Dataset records
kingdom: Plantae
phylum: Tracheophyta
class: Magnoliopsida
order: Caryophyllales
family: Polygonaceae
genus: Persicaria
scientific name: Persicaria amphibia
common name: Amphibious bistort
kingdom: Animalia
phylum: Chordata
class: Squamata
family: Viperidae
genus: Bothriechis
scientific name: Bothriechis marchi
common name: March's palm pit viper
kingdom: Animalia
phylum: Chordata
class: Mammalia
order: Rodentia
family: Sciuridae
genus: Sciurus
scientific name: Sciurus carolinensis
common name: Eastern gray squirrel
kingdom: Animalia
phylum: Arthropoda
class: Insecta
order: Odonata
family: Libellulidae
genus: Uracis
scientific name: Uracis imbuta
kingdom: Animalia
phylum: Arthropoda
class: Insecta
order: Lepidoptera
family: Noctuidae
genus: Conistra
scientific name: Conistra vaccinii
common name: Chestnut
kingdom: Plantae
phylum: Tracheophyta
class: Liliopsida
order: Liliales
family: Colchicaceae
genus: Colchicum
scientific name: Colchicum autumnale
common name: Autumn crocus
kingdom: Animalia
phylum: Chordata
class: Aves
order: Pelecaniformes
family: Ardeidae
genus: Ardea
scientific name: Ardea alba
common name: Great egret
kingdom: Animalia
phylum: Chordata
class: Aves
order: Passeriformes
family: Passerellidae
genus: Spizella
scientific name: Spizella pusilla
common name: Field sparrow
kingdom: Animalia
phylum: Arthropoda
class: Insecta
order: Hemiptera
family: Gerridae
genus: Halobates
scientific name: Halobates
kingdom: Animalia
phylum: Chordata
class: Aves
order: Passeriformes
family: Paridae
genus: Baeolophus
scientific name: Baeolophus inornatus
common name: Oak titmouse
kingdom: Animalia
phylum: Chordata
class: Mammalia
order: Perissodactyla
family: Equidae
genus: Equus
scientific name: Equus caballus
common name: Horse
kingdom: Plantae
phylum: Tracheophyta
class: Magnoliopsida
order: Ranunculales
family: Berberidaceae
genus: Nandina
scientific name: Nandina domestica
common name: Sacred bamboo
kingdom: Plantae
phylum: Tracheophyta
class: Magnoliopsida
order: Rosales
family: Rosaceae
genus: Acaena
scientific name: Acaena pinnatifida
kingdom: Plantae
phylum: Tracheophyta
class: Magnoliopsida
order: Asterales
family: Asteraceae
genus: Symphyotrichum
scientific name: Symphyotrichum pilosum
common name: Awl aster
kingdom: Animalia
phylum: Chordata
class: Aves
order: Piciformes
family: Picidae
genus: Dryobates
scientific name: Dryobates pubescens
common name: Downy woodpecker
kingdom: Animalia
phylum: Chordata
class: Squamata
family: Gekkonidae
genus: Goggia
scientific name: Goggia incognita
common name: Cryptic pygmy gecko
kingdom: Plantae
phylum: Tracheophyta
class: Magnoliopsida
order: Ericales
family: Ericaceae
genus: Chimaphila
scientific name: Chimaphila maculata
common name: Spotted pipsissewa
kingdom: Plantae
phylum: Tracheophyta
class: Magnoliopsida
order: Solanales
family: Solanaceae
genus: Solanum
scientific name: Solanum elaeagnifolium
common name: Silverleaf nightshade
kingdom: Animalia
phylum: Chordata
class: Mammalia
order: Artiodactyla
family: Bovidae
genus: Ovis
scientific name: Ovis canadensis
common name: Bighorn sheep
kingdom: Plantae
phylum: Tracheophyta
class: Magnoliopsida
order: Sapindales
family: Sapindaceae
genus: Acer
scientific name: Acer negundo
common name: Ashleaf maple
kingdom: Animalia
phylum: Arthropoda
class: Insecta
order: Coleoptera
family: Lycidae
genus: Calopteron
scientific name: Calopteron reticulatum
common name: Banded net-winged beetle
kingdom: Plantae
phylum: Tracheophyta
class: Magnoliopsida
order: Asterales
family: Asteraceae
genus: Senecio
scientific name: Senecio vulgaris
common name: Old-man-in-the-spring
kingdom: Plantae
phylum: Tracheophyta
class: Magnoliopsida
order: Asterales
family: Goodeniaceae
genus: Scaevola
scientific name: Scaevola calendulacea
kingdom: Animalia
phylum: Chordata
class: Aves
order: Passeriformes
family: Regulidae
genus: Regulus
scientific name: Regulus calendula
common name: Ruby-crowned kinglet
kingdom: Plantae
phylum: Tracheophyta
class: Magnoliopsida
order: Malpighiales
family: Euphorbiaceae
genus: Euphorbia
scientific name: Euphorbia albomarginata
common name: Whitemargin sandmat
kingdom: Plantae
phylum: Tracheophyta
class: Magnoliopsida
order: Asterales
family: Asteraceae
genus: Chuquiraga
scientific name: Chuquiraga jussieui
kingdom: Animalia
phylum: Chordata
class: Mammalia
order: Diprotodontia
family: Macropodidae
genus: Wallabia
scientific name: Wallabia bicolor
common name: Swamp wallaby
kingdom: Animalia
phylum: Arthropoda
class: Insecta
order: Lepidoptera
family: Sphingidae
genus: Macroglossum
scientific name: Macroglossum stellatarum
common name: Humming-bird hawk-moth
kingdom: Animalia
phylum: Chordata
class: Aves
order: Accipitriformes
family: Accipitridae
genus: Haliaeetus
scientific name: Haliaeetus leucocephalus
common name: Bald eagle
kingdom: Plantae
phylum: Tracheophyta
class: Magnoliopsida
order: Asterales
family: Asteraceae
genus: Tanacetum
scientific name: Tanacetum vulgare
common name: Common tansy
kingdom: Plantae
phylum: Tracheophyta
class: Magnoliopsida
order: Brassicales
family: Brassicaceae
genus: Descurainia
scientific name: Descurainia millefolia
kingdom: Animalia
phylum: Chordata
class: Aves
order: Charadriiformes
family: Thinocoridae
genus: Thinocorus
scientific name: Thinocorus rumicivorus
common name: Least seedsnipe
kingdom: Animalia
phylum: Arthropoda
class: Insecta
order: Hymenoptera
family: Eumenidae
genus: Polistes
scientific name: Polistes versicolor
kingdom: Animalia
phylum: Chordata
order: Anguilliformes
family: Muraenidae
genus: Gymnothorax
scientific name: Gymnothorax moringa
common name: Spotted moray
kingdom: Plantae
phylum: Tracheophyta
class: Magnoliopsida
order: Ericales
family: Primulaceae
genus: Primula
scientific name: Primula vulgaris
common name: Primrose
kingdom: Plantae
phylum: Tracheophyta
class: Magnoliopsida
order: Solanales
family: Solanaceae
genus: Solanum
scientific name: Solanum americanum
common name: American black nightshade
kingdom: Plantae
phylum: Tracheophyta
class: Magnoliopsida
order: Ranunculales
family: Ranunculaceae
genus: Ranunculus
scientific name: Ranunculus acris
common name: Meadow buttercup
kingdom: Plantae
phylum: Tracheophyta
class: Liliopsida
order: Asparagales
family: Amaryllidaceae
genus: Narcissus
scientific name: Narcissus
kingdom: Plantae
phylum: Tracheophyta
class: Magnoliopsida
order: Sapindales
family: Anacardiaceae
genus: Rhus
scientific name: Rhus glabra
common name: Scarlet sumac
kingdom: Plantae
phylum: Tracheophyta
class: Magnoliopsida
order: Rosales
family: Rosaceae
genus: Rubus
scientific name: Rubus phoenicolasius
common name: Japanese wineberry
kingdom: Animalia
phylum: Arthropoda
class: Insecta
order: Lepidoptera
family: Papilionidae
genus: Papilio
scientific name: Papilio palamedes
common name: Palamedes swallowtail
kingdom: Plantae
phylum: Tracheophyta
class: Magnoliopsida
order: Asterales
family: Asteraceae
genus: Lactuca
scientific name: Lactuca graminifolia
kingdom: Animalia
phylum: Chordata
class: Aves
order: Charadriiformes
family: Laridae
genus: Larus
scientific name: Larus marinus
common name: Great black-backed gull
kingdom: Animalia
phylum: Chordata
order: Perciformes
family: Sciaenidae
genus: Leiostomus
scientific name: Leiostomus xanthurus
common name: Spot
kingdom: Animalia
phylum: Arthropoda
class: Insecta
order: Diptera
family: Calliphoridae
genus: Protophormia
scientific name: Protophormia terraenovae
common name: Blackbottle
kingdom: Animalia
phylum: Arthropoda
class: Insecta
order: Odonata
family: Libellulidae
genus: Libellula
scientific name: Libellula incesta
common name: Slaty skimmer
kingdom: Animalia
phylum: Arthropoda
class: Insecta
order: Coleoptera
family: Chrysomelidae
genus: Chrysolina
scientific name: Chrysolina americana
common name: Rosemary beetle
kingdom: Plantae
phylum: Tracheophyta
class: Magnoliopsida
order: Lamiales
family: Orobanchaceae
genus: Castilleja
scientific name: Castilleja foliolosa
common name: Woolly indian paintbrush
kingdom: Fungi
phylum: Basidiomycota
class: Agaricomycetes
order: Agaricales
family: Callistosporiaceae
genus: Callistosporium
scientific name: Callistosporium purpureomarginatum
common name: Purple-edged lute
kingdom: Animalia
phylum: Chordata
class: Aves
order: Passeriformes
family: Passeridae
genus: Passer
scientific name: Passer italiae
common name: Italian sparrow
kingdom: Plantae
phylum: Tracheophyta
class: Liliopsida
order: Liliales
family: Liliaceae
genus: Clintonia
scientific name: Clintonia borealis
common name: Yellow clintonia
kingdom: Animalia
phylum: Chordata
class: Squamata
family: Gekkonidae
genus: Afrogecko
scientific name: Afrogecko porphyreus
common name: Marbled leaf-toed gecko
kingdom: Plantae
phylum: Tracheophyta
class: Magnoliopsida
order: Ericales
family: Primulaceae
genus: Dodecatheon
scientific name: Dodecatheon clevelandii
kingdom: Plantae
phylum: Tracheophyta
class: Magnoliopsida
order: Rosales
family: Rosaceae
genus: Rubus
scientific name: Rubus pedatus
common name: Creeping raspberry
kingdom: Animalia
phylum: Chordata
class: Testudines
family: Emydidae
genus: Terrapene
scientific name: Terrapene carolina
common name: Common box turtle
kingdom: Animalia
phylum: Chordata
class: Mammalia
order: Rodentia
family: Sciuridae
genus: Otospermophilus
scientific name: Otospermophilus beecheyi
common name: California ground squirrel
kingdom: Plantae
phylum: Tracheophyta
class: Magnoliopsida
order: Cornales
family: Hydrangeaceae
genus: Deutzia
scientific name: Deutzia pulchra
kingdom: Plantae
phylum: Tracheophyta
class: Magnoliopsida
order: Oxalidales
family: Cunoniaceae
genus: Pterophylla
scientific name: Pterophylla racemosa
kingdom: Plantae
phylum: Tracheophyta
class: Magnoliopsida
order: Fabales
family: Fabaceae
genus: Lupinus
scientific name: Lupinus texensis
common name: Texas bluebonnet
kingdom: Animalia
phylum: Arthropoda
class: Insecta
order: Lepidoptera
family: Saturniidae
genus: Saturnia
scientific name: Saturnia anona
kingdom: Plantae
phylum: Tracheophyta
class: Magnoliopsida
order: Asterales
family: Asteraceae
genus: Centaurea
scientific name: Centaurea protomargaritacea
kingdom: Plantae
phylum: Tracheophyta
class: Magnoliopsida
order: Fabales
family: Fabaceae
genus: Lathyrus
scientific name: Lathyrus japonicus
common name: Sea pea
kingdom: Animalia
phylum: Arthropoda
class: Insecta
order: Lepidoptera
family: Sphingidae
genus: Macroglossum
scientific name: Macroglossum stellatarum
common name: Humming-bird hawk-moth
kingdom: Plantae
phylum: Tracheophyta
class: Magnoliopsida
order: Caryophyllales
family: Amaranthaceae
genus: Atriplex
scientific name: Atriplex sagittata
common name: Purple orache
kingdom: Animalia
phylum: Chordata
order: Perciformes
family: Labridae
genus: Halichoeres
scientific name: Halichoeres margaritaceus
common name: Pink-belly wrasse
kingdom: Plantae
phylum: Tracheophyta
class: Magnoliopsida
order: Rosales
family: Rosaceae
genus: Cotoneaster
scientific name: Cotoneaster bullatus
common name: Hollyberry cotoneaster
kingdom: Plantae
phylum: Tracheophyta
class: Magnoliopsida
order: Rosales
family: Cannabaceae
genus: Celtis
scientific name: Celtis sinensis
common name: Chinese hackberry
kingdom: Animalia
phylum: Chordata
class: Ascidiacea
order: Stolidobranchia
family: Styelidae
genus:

:: What you need to do ::
Format the lines from the start of the rows through the line containing "genus: Nandina", both ends included, as a Markdown table with the columns "No." and "Line", skipping any blank lines. Number the table rows in order.

:: Written answer ::
| No. | Line |
|---|---|
| 1 | kingdom: Plantae |
| 2 | phylum: Tracheophyta |
| 3 | class: Magnoliopsida |
| 4 | order: Caryophyllales |
| 5 | family: Polygonaceae |
| 6 | genus: Persicaria |
| 7 | scientific name: Persicaria amphibia |
| 8 | common name: Amphibious bistort |
| 9 | kingdom: Animalia |
| 10 | phylum: Chordata |
| 11 | class: Squamata |
| 12 | family: Viperidae |
| 13 | genus: Bothriechis |
| 14 | scientific name: Bothriechis marchi |
| 15 | common name: March's palm pit viper |
| 16 | kingdom: Animalia |
| 17 | phylum: Chordata |
| 18 | class: Mammalia |
| 19 | order: Rodentia |
| 20 | family: Sciuridae |
| 21 | genus: Sciurus |
| 22 | scientific name: Sciurus carolinensis |
| 23 | common name: Eastern gray squirrel |
| 24 | kingdom: Animalia |
| 25 | phylum: Arthropoda |
| 26 | class: Insecta |
| 27 | order: Odonata |
| 28 | family: Libellulidae |
| 29 | genus: Uracis |
| 30 | scientific name: Uracis imbuta |
| 31 | kingdom: Animalia |
| 32 | phylum: Arthropoda |
| 33 | class: Insecta |
| 34 | order: Lepidoptera |
| 35 | family: Noctuidae |
| 36 | genus: Conistra |
| 37 | scientific name: Conistra vaccinii |
| 38 | common name: Chestnut |
| 39 | kingdom: Plantae |
| 40 | phylum: Tracheophyta |
| 41 | class: Liliopsida |
| 42 | order: Liliales |
| 43 | family: Colchicaceae |
| 44 | genus: Colchicum |
| 45 | scientific name: Colchicum autumnale |
| 46 | common name: Autumn crocus |
| 47 | kingdom: Animalia |
| 48 | phylum: Chordata |
| 49 | class: Aves |
| 50 | order: Pelecaniformes |
| 51 | family: Ardeidae |
| 52 | genus: Ardea |
| 53 | scientific name: Ardea alba |
| 54 | common name: Great egret |
| 55 | kingdom: Animalia |
| 56 | phylum: Chordata |
| 57 | class: Aves |
| 58 | order: Passeriformes |
| 59 | family: Passerellidae |
| 60 | genus: Spizella |
| 61 | scientific name: Spizella pusilla |
| 62 | common name: Field sparrow |
| 63 | kingdom: Animalia |
| 64 | phylum: Arthropoda |
| 65 | class: Insecta |
| 66 | order: Hemiptera |
| 67 | family: Gerridae |
| 68 | genus: Halobates |
| 69 | scientific name: Halobates |
| 70 | kingdom: Animalia |
| 71 | phylum: Chordata |
| 72 | class: Aves |
| 73 | order: Passeriformes |
| 74 | family: Paridae |
| 75 | genus: Baeolophus |
| 76 | scientific name: Baeolophus inornatus |
| 77 | common name: Oak titmouse |
| 78 | kingdom: Animalia |
| 79 | phylum: Chordata |
| 80 | class: Mammalia |
| 81 | order: Perissodactyla |
| 82 | family: Equidae |
| 83 | genus: Equus |
| 84 | scientific name: Equus caballus |
| 85 | common name: Horse |
| 86 | kingdom: Plantae |
| 87 | phylum: Tracheophyta |
| 88 | class: Magnoliopsida |
| 89 | order: Ranunculales |
| 90 | family: Berberidaceae |
| 91 | genus: Nandina |